In ordinary RS-232 asynchronous communication the start bit is "0"
SPACE, interrupting the idle MARK state, followed by the data bits
with LSB sent first. The stop bit is "1" or MARK, which then transfers
to a MARK idle state if no more characters are to be transmitted.


That part I figured out from APRS packets recorded off the air. Start
is definately 1200 hz, stop is 2200 hz.


How did you determine this ?

APRS is definitively AX.25, which is a version of the X.25 protocol,
which are all members of the HDLC protocol family. These protocols
are _synchronous_ protocols, thus, they do not contain any start or
stop bits. The AX.25 protocol sends 8 bit octets (bytes) packed
immediately side by side without any bits in between them forming a
multiple octet frame. The whole frame starts with on octet with the
"01111110" bit pattern (the flag pattern) and it also ends with the
same pattern (or a single flag is used as a _frame_ separators, if
multiple frames are sent at once). In order to avoid false flag
detection within the data part of the frame, the 0 bit is inserted
after five consecutive 1 bits.

To illustrate how synchronous protocols work and how the bit stuffing
is done in HDLC, here is a simplified example (use fixed font).

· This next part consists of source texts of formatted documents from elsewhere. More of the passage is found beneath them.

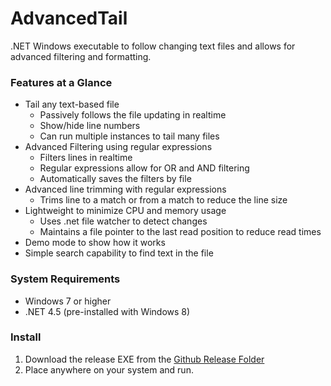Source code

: # AdvancedTail
.NET Windows executable to follow changing text files and allows for advanced filtering and formatting.

### Features at a Glance
* Tail any text-based file
   * Passively follows the file updating in realtime
   * Show/hide line numbers
   * Can run multiple instances to tail many files
* Advanced Filtering using regular expressions
   * Filters lines in realtime
   * Regular expressions allow for OR and AND filtering
   * Automatically saves the filters by file
* Advanced line trimming with regular expressions
   * Trims line to a match or from a match to reduce the line size
* Lightweight to minimize CPU and memory usage
   * Uses .net file watcher to detect changes
   * Maintains a file pointer to the last read position to reduce read times
* Demo mode to show how it works
* Simple search capability to find text in the file

### System Requirements
* Windows 7 or higher
* .NET 4.5 (pre-installed with Windows 8)

### Install
1. Download the release EXE from the [Github Release Folder](https://github.com/gsirhc/AdvancedTail/tree/master/Tail/bin/Release)
2. Place anywhere on your system and run.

Assume that you want to send the characters "a?b" which is 0x61 0x3F
0x62. First convert to bits (LSB first)

10000110 = 'a'
11111100 = '?'
01000110 = 'b'

Put them side by side

100001101111110001000110
.........^^^^^...........

Check for 5 consecutive 1 bits and add the bit stuffing.

1000011011111010001000110
_____________I___________

Add the flag octets

01111110100001101111101000100011001111110

It should be noted that the checking for five 1 bits must be done
after the bytes are put into a single bit stream, since sending two
consecutive bytes such as 00001111 11110000 do not violate the
five1bit rule separately, but when the bytes are combined into a bit
sequence, you would end up with 0000111111110000, bit stuffing must be
inserted 00001111101110000. Sending 11111111 11111111 requires three
stuff bits: 1111101111101111101

This a very simplified example, a real AX.25 frame would contain the
address fields and the CRC field at the end.

When you say that the APRS frame starts with a Mark and ends with a
Space, are you sure you are not seeing some effects of TxDelay, i.e.
the Tx is on but no data (or some preamble) is sent.